The likely biggest impact will be on global bauxite trade, as UBS suggests Indonesian exports may recover from around one million tonnes per month now to pre-June levels of more than five million tonnes per month.

If the bauxite price falls as a result of Indonesian exports increasing then UBS sees China as likely to import more bauxite from Indonesia to convert to alumina. Given Indonesia previously supplied around 15% of the world's bauxite, this means China would buy less alumina on the global market.

UBS suggests this could be viewed by commodity and equity markets as a new bear-point for the global bauxite and alumina markets, but such an outcome may be fleeting in the broker's view. This is because the Indonesian Government remains determined to reform the nation's mining industry to lift tax revenues, develop a manufacturing sector and lower the environmental impact of operations.

This development is needed as apart from tin smelting, there is very little vertical integration in Indonesia's mining sector. The 2009 Mining Law intended to ban all raw material exports beyond 2014 was put in place in part to address this, with Credit Suisse noting the ban imposed in May was a response by the government to the 2014 ban being widely ignored by Indonesian mining companies.

The Court ruling appears to relate to an inappropriate authority acting for the government in imposing the ban in May, which suggests a quick resolution to the current dispute. Important for the longer-term, UBS points out the latest Court ruling doesn't alter the 2009 Mining Law.

This means that longer-term China will need look elsewhere for its bauxite supply, or be forced to increase its imports of alumina by as much as one to two million tonnes per month. UBS estimates this would equate to around 4% of the global alumina trade.

To reflect the latest dispute in Indonesia brokers have been quick to assess the potential impact on Alumina ((AWC)). Given UBS expects a negative short-term impact on prices the broker has lowered earnings estimates by more than 20% for FY12, which also reflects a marking-to-market of prices.

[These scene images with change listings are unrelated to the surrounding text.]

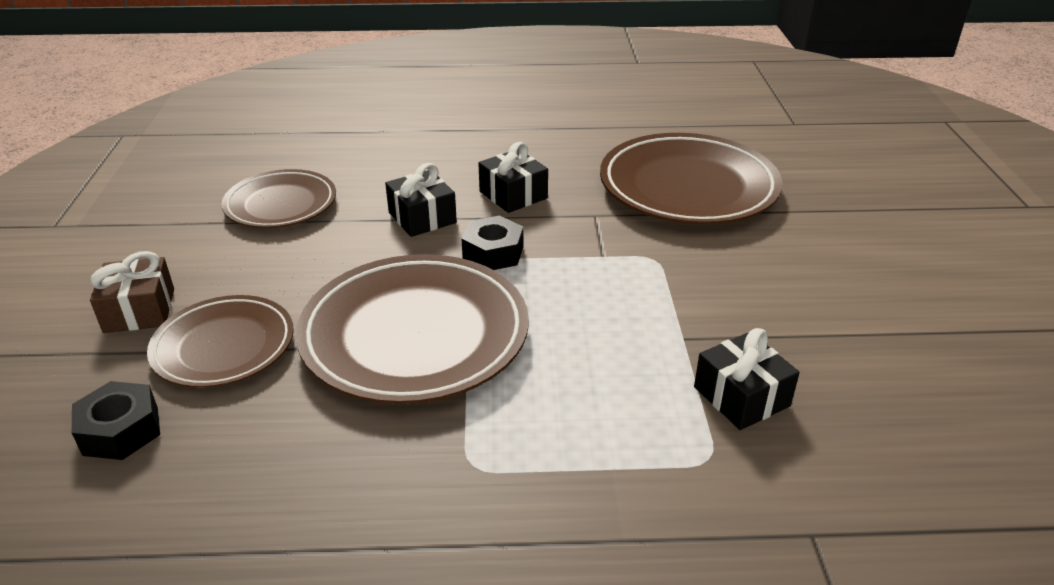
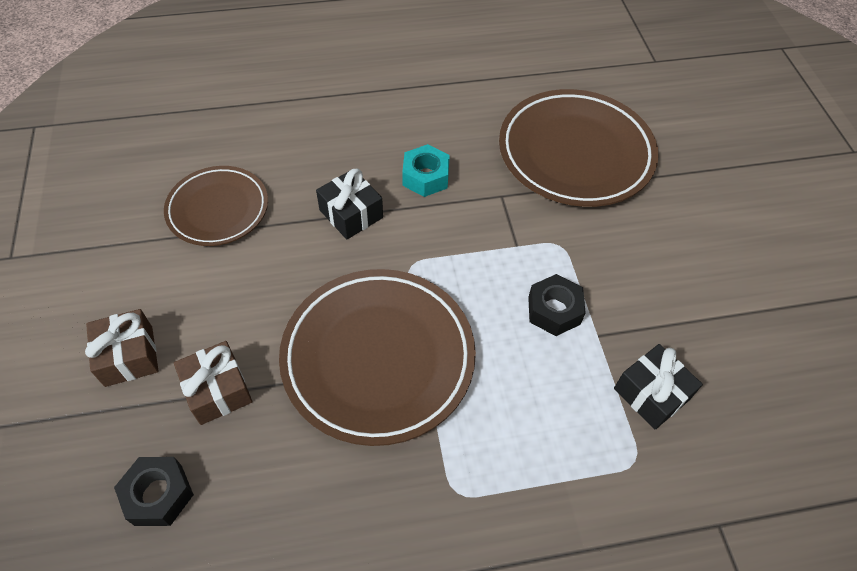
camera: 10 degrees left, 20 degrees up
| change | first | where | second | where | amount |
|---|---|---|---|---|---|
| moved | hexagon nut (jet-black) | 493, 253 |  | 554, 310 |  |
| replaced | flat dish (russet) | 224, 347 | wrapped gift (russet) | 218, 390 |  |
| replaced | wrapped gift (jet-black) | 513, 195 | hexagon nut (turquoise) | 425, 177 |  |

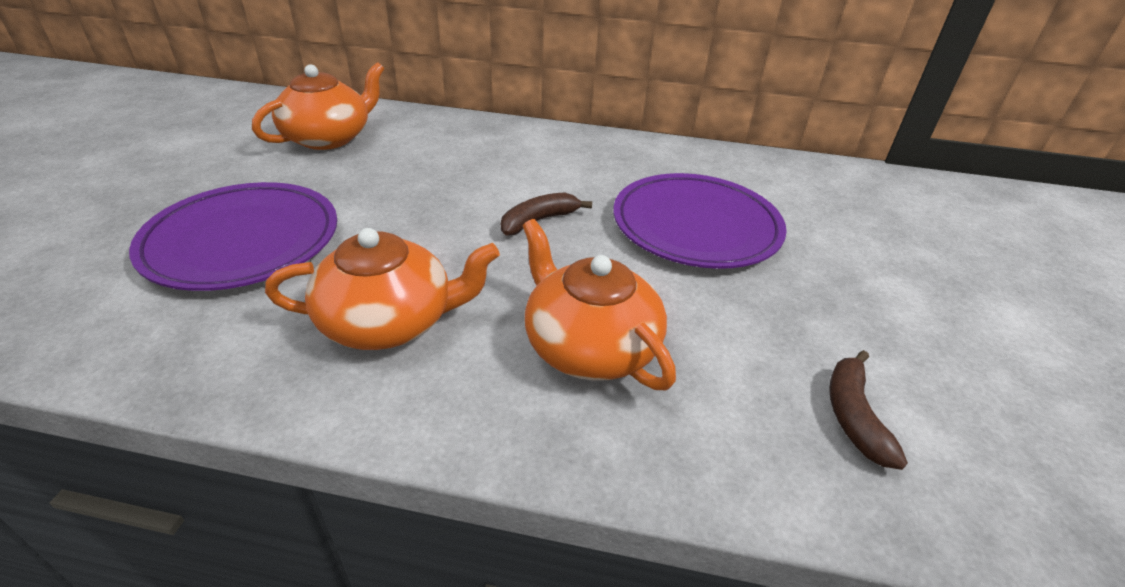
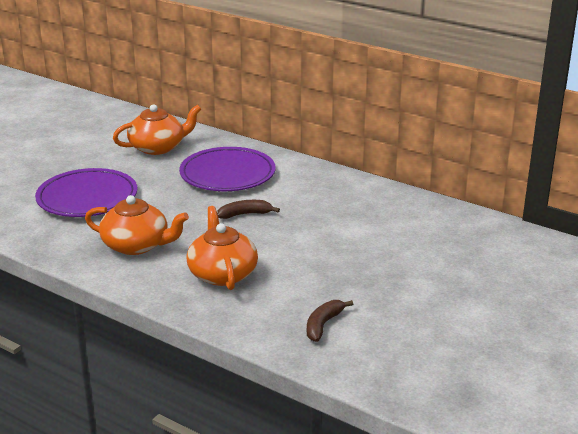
camera: 25 degrees right, 10 degrees down
| change | first | where | second | where | amount |
|---|---|---|---|---|---|
| moved | flat dish (purple) | 696, 226 |  | 227, 174 |  |

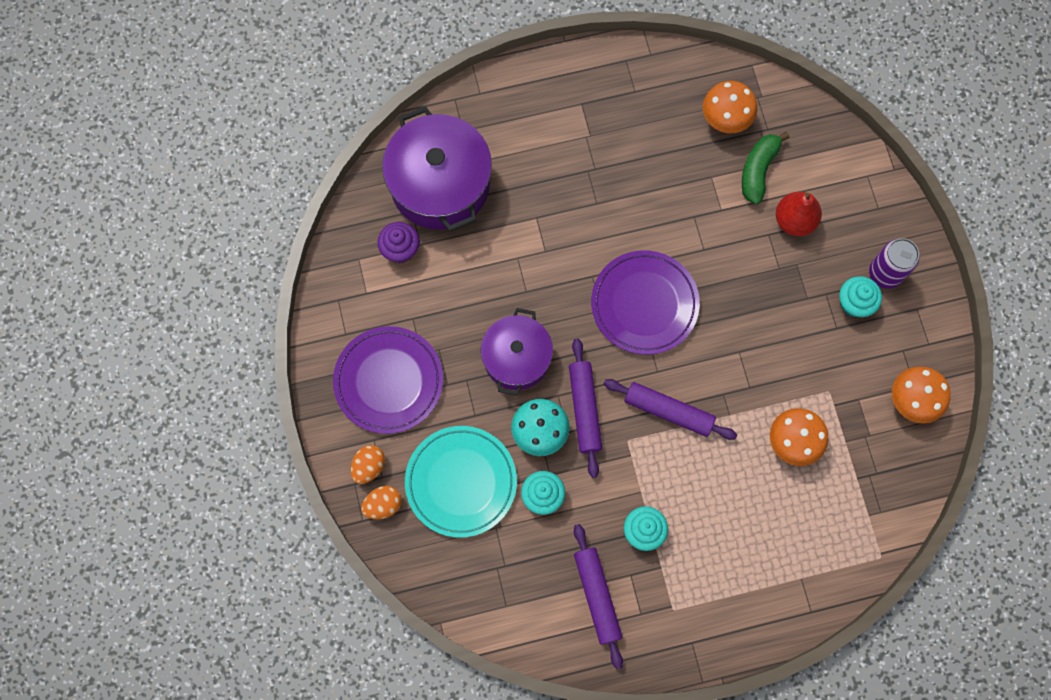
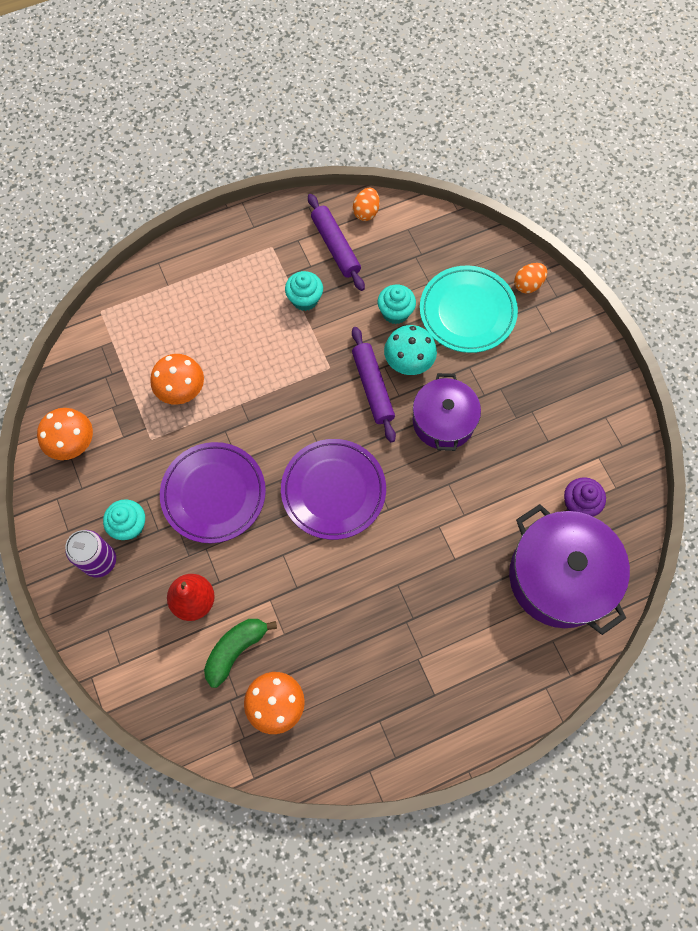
camera: 170 degrees right, 5 degrees down
| change | first | where | second | where | amount |
|---|---|---|---|---|---|
| removed | rolling pin (purple) | 668, 411 |  |  |  |
| moved | flat dish (purple) | 389, 381 |  | 213, 494 |  |
| moved | egg shape (bright orange) | 369, 466 |  | 366, 212 |  |
| turned | banana fruit (emerald) | 758, 170 |  | 235, 650 | 150 degrees counterclockwise |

Credit Suisse agrees with UBS in suggesting longer-term Alumina appears a likely beneficiary of Indonesia's Mining Law as China's need to import more alumina will support prices. Forecasts reflect this, as Credit Suisse expects alumina prices will rise from an average of US$320 per tonne this year to just over US$360 per tonne in 2013 and US$400 per tonne in 2014.

Given this view is unchanged Credit Suisse has made no significant changes to its model for Alumina. The broker is forecasting earnings per share (EPS) of minus US2.4c this year and US3.2c in 2013, which compares to UBS at minus US3c and zero respectively. 

JP Morgan expects the Supreme Court decision could ease pricing tension in both the bauxite and alumina markets and the broker retains the view both alumina and aluminium remain in structural oversupply longer-term. 

As well, for Alumina specifically JP Morgan suggests while there is a new debt facility in place with the AWAC joint venture, partner Alcoa is likely to want to repay this facility to consolidate it on its balance sheet. This would likely limit distributions from Alumina over the medium-term.

Given a lack of positive catalysts for Alumina, JP Morgan retains an Underweight rating. Credit Suisse is more positive and rates Alumina as Neutral, this given some risk in terms of the speculative nature of its alumina price forecasts in coming years.

Overall the FNArena database shows Alumina is rated as Buy four times and Hold and Sell twice each. Both UBS and BA Merrill Lynch are among those with Buy ratings, both seeing valuation upside given price targets of $1.40 in both cases imply significant upside from current share price levels.

The consensus price target for Alumina according to the FNArena database stands at $1.13, with targets ranging from Citi at $0.60 to Deutsche Bank at $1.42. This implies upside relative to the current share price of more than 30%.

Shares in Alumina today are unchanged in a weaker overall market having last traded at $0.845. This compares to a range over the past year of $0.625 to $1.565.